Before my daughter had her baby girl, she spent months listening to women’s fervent opinions of what they considered The Perfect Childbirth.

​First, you have the Paleo Childbirth proponents; giving birth like a Neanderthal woman in a cave. Totally natural. No painkilling drugs. Lots of shrieking. These ladies even refuse to cut the umbilical cord, deciding the severance between mother and baby is too extreme. Instead, they let the cord and placenta dangle for a week or so, until it dries up and falls off. (I can’t make this stuff up.)

​Then you have the holistic-based, chakra-balanced mothers who spend nine months eating vegan fare, listening to classical jazz, attending yoga classes and knitting virgin alpaca wool into blankets. Their delivery is an at-home, all-family experience with lots of candles, conscious breathing and a rotation of Enya tunes on the iPod. A ceremonial placenta burial is highly likely with this crowd.

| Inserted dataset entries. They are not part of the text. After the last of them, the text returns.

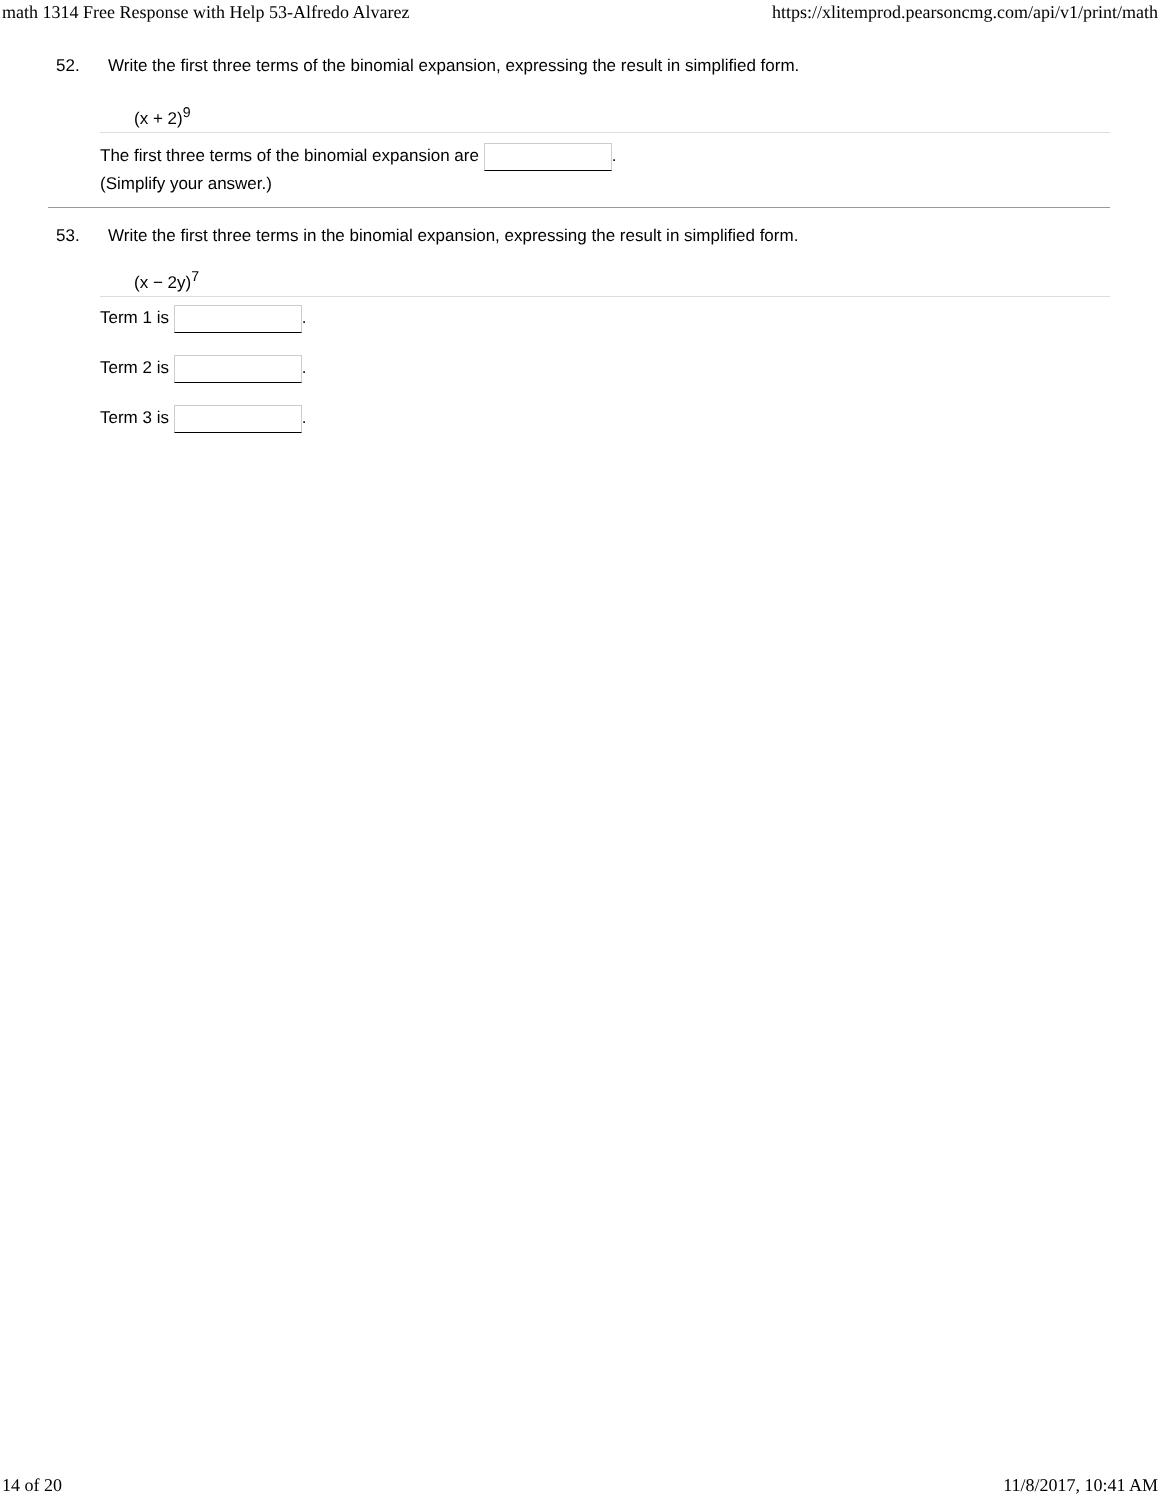math 1314 Free Response with Help 53-Alfredo Alvarez https://xlitemprod.pearsoncmg.com/api/v1/print/math
52. Write the first three terms of the binomial expansion, expressing the result in simplified form.
(x + 2)<sup>9</sup>
The first three terms of the binomial expansion are .
(Simplify your answer.)
53. Write the first three terms in the binomial expansion, expressing the result in simplified form.
(x − 2y)<sup>7</sup>
Term 1 is .
Term 2 is .
Term 3 is .
14 of 20 11/8/2017, 10:41 AM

​Another group adheres to the just-get-this-baby-out-of-me childbirth theory (I fall into this category), where you’ll do pretty much anything to stop the baby from kicking your lungs. One. More. Time. I’d roll into the labor room, get hooked up to some serious drugs and sleep for a few hours before delivering my baby. It seemed to work okay.

​Finally, you have the Pampered Privileged Parents who start the pregnancy with a super-expensive reveal party that involves the appearance of either a blue or pink unicorn. This is followed by a series of extravagant baby showers, pre-baby spa days, a pre-birth European cruise and a luxury hospital in Switzerland where mother and child are swaddled in silk sheets and fed chocolate-covered emeralds.

​Part of this entitled childbearing involves a push present. What’s a push present, you ask? It’s a completely made-up gift that husbands are supposed to bestow upon their wives to thank them for a flawless pregnancy and birth. It’s rumored that Kim Kardashian received a $1 million diamond choker from Kanye, and other celebrity fathers shower their baby mommas with jewels, expensive bags and designer clothes.

​Guess what my push present was? A baby.

​Speaking of fathers, a man is no longer relegated to buying cigars after anxiously squeezing his wife’s hand as she magically gives birth.

​Nope. Fathers now attend every prenatal doctor visit, read child development books and whisper inspirational thoughts into their spouse’s ear during delivery. FYI guys: if you whisper in your wife’s ear during labor, you’ll probably get kicked in the area that landed her in the hospital in the first place.

​Whether you go all-natural or opt for medication, the horrific pain and bloodcurdling screams fade away as you hold your watermelon-sized baby and feel your life undergo a definite transformation. And that has never changed.